(Saved entries)
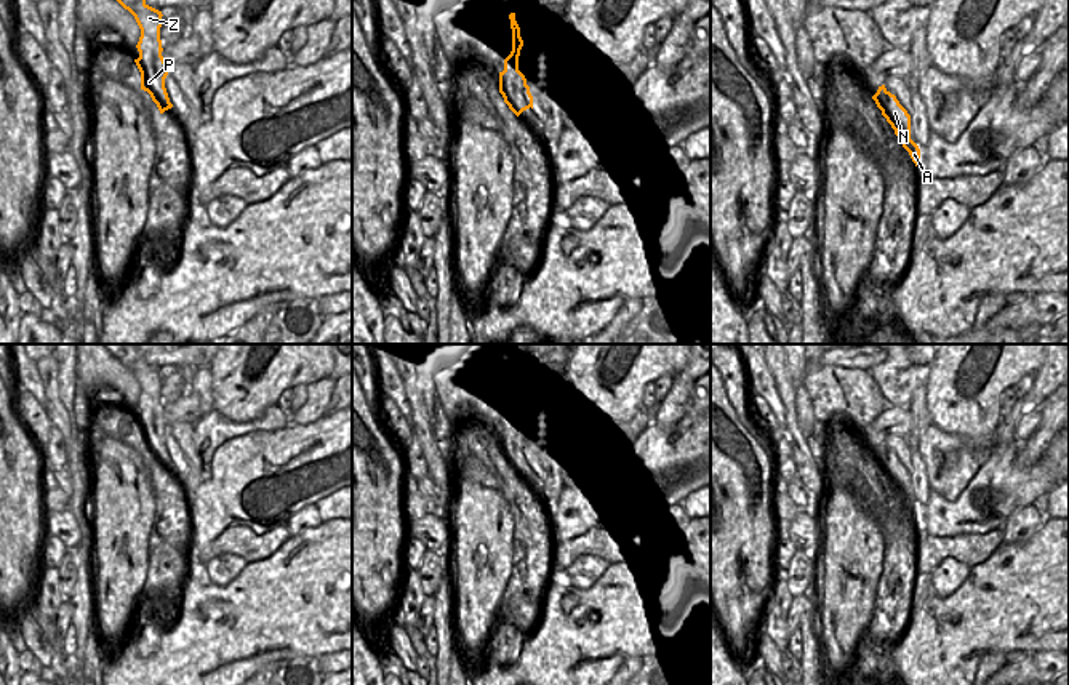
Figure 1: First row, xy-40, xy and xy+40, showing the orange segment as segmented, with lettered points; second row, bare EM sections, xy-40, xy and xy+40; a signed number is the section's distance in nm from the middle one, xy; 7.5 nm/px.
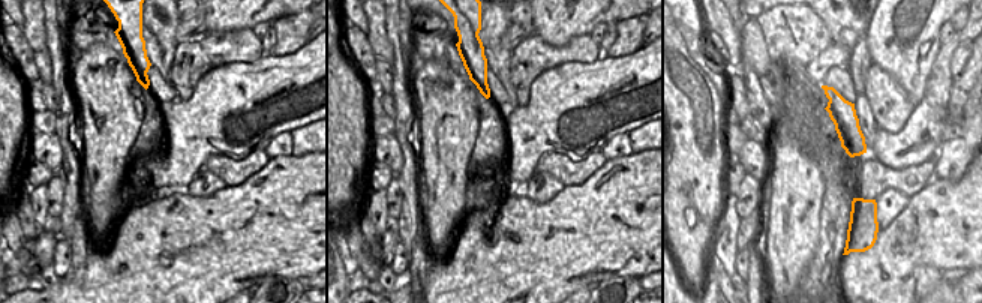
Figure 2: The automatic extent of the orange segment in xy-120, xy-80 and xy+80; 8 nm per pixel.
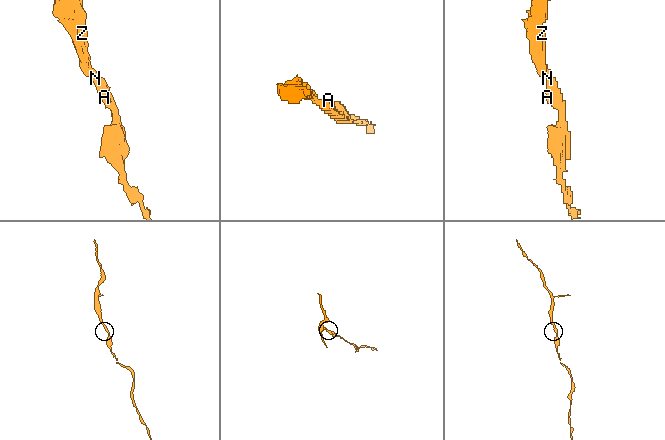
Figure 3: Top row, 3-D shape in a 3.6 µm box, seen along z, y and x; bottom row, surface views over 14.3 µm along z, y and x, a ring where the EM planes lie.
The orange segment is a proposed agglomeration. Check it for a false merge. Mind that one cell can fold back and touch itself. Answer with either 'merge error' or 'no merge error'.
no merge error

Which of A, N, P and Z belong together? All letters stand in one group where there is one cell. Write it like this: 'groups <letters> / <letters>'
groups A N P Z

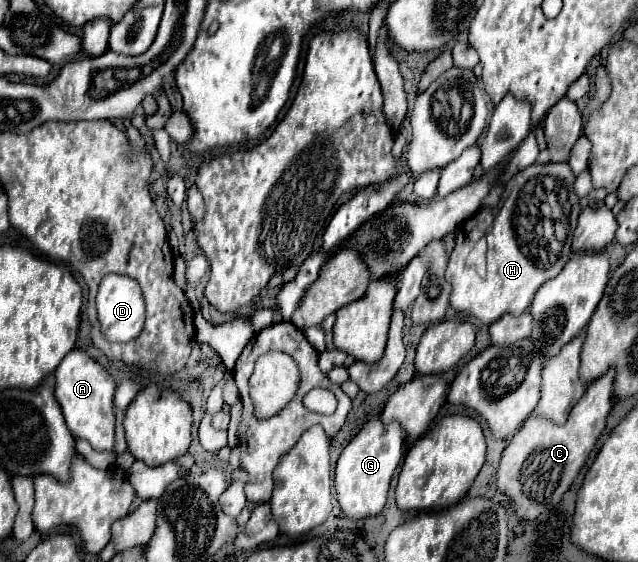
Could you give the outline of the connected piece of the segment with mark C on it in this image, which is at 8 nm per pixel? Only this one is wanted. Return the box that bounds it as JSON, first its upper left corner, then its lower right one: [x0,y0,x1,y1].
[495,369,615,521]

= Exercise brief =
If a picture appears among the records, leave it out, and otherwise reproduce exactly every line from the first line through the one with "Figure 2: The", both included.

= Response =
Figure 1: First row, xy-40, xy and xy+40, showing the orange segment as segmented, with lettered points; second row, bare EM sections, xy-40, xy and xy+40; a signed number is the section's distance in nm from the middle one, xy; 7.5 nm/px.
Figure 2: The automatic extent of the orange segment in xy-120, xy-80 and xy+80; 8 nm per pixel.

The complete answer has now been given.